Generation of ‘designer erythroblasts’ lacking one or more blood group systems from CRISPR/Cas9 gene‐edited human‐induced pluripotent stem cells

• Published in: Journal of cellular and molecular medicine Vol. 25; no. 19; pp. 9340 - 9349
• Main Authors: Pandey, Priyanka, Zhang, Nanyan, Curtis, Brian R., Newman, Peter J., Denomme, Gregory A.
• Format: Journal Article
• Language: English
• Published: England John Wiley & Sons, Inc 01.10.2021; John Wiley and Sons Inc
• Subjects: Alloantibodies; alloimmunization; Antibodies; antibody identification; Antigens; Biomarkers; Blood & organ donations; Blood Group Antigens - genetics; Blood Group Antigens - metabolism; blood group systems; Blood groups; CD34 antigen; Cell Differentiation; Cell Line; Cell Lineage; Chromosomes; Cloning; CRISPR; CRISPR-Cas Systems; Custom design; Erythroblasts; Erythroblasts - cytology; Erythroblasts - metabolism; Erythrocytes; Gene Editing; Gene Knockdown Techniques; Genes; Genome editing; Genotyping; Glycoproteins; Hematopoiesis; Hematopoietic stem cells; hiPSC; Histocytochemistry; Humans; Immunophenotyping; Induced Pluripotent Stem Cells - cytology; Induced Pluripotent Stem Cells - metabolism; Isoimmunization; Laboratories; Original; Phenotypes; Pluripotency; Progenitor cells; Proteins; Puromycin; RNA, Guide, CRISPR-Cas Systems - genetics; Stem cells; Canada; United States > US; Switzerland; CRISPR; antibody identification; blood group systems; alloimmunization; hiPSC; erythroblasts
• ISSN: 1582-1838; 1582-4934; 1582-4934
• DOI: 10.1111/jcmm.16872

Despite the recent advancements in transfusion medicine, red blood cell (RBC) alloimmunization remains a challenge for multiparous women and chronically transfused patients. At times, diagnostic laboratories depend on difficult‐to‐procure rare reagent RBCs for the identification of different alloantibodies in such subjects. We have addressed this issue by developing erythroblasts with custom phenotypes (Rh null, GPB null and Kx null/Kell low) using CRISPR/Cas9 gene‐editing of a human induced pluripotent stem cell (hiPSC) parent line (OT1‐1) for the blood group system genes: RHAG, GYPB and XK. Guide RNAs were cloned into Cas9‐puromycin expression vector and transfected into OT1‐1. Genotyping was performed to select puromycin‐resistant hiPSC KOs. CRISPR/Cas9 gene‐editing resulted in the successful generation of three KO lines, RHAG KO, GYPB KO and XK KO. The OT1‐1 cell line, as well as the three KO hiPSC lines, were differentiated into CD34+CD41+CD235ab+ hematopoietic progenitor cells (HPCs) and subsequently to erythroblasts.

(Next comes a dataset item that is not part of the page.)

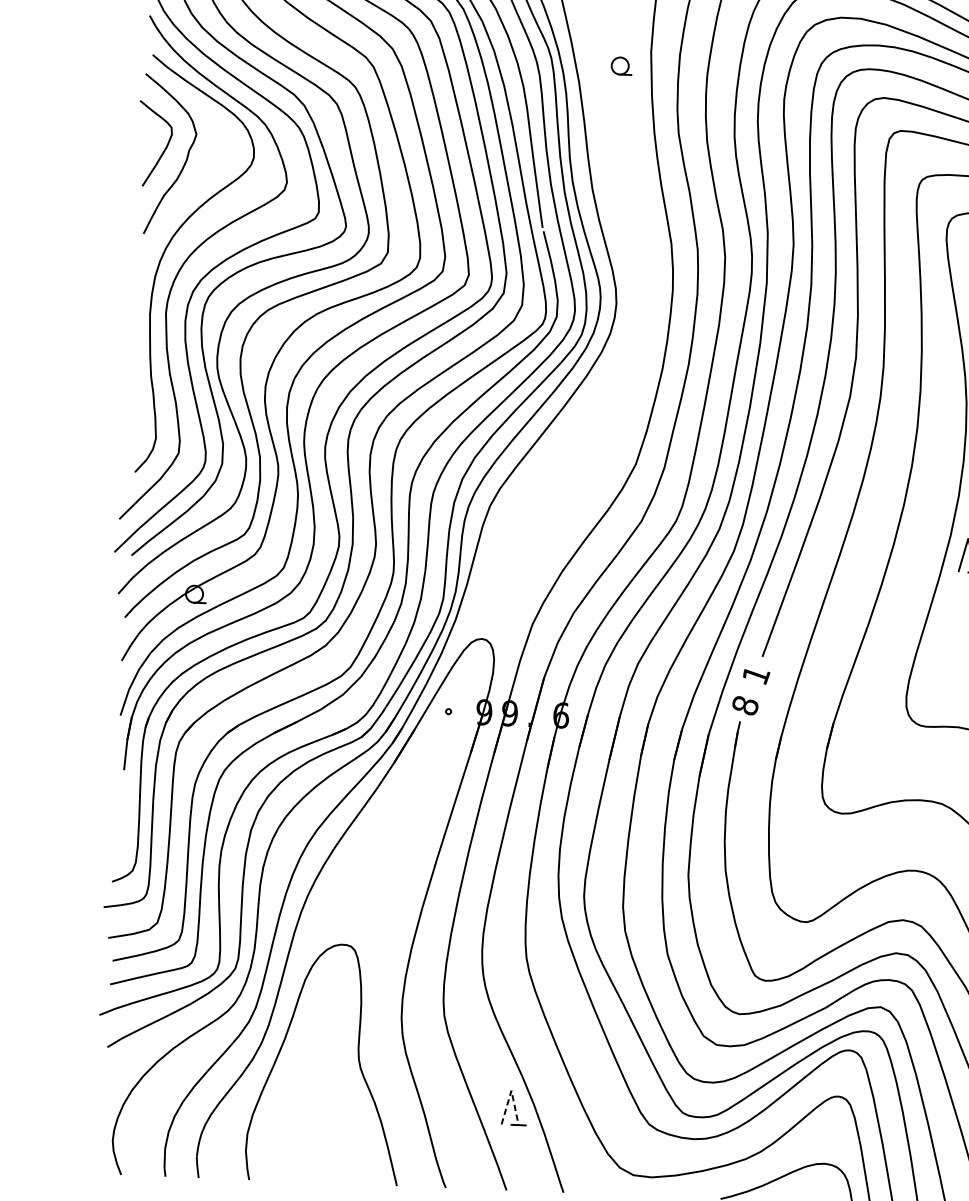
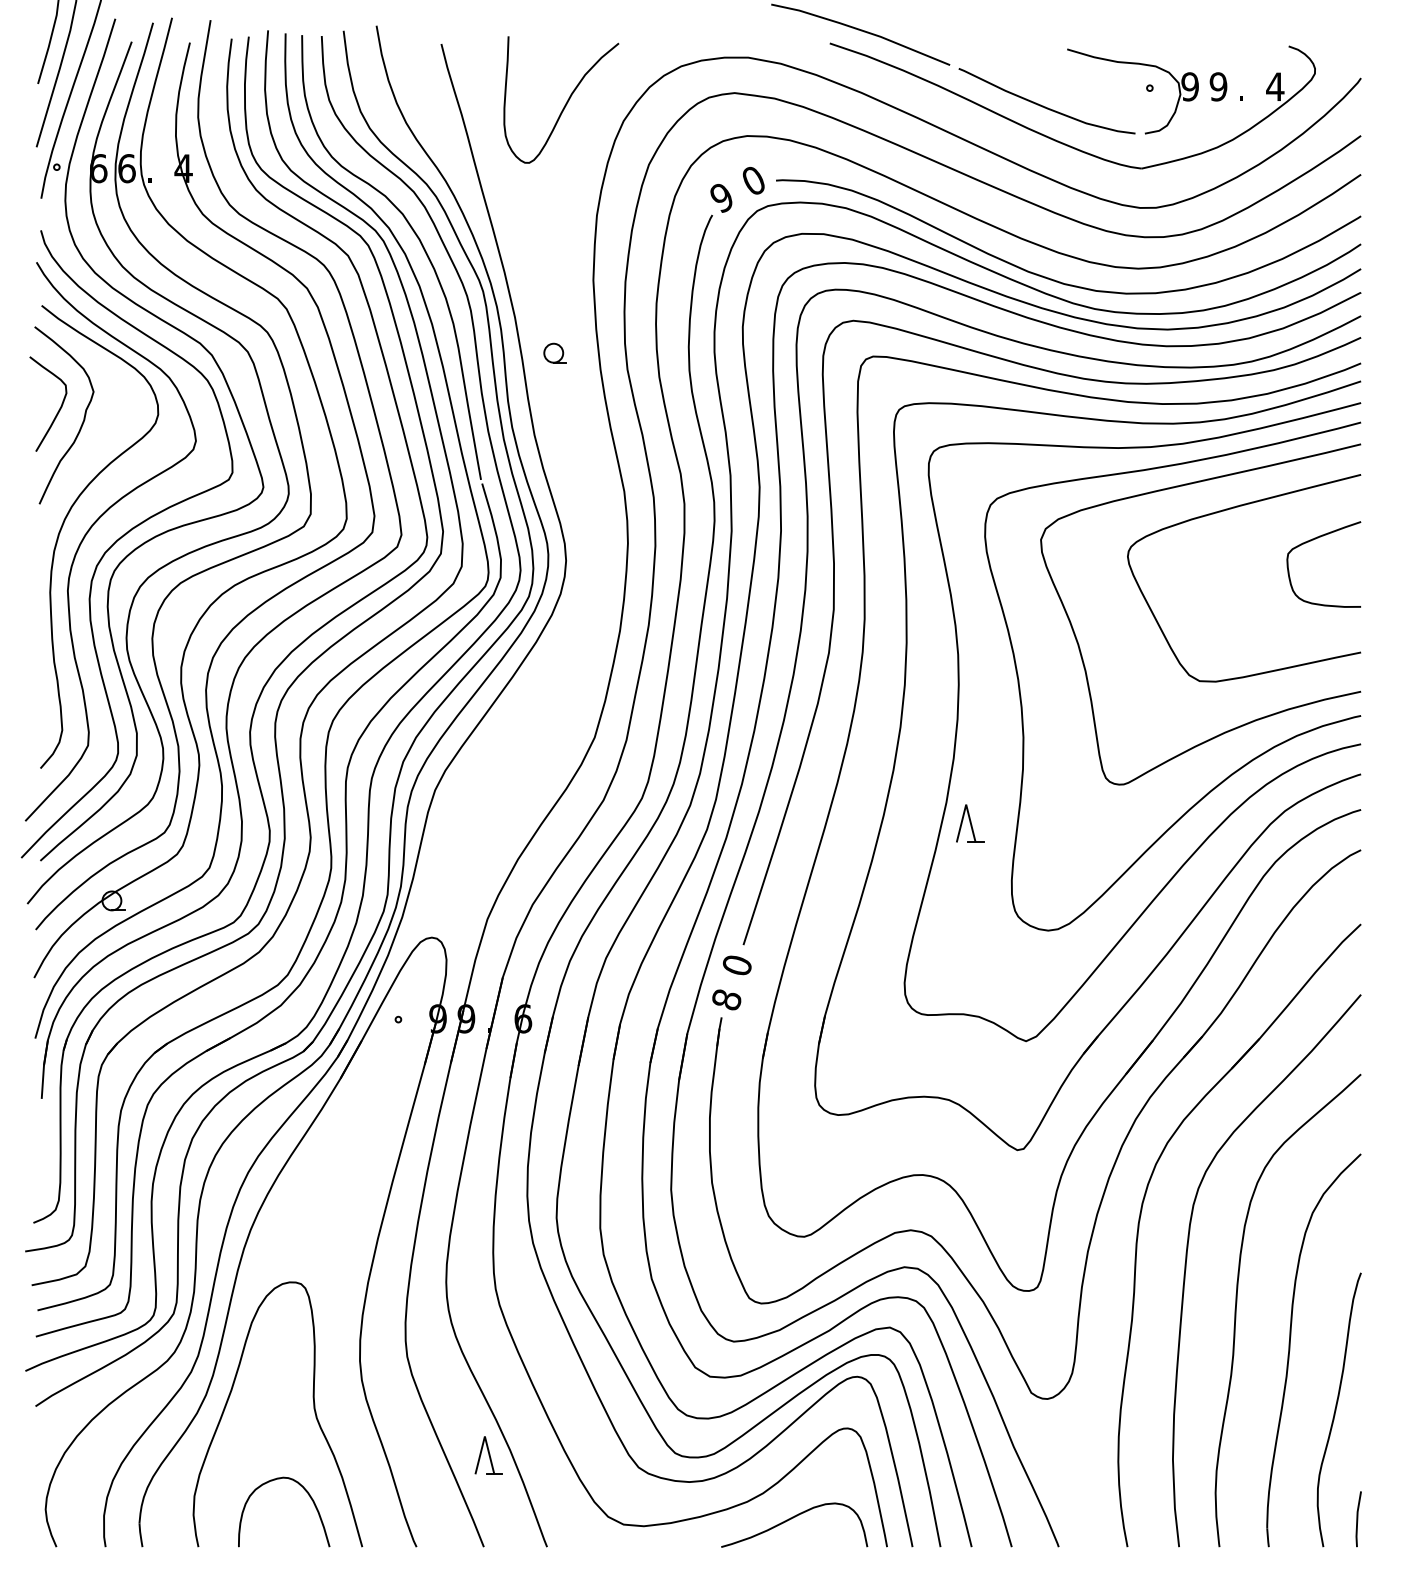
part: (620, 65) -> (554, 352), moved
text: (756, 675) -> (737, 965), 1 -> 0
line: (511, 1090) -> (484, 1436), dashed -> solid
curve: (351, 1139) -> (309, 1497), added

Native OT1‐1 erythroblasts were positive for the expression of Rh, MNS, Kell and H blood group systems. Differentiation of RHAG KO, GYPB KO and XK KO resulted in the formation of Rh null, GPB null and Kx null/Kell low erythroblasts, respectively. OT1‐1 as well as the three KO erythroblasts remained positive for RBC markers—CD71 and BAND3. Erythroblasts were mostly at the polychromatic/ orthochromatic stage of differentiation. Up to ~400‐fold increase in erythroblasts derived from HPCs was observed. The availability of custom erythroblasts generated from CRISPR/Cas9 gene‐edited hiPSC should be a useful addition to the tools currently used for the detection of clinically important red cell alloantibodies.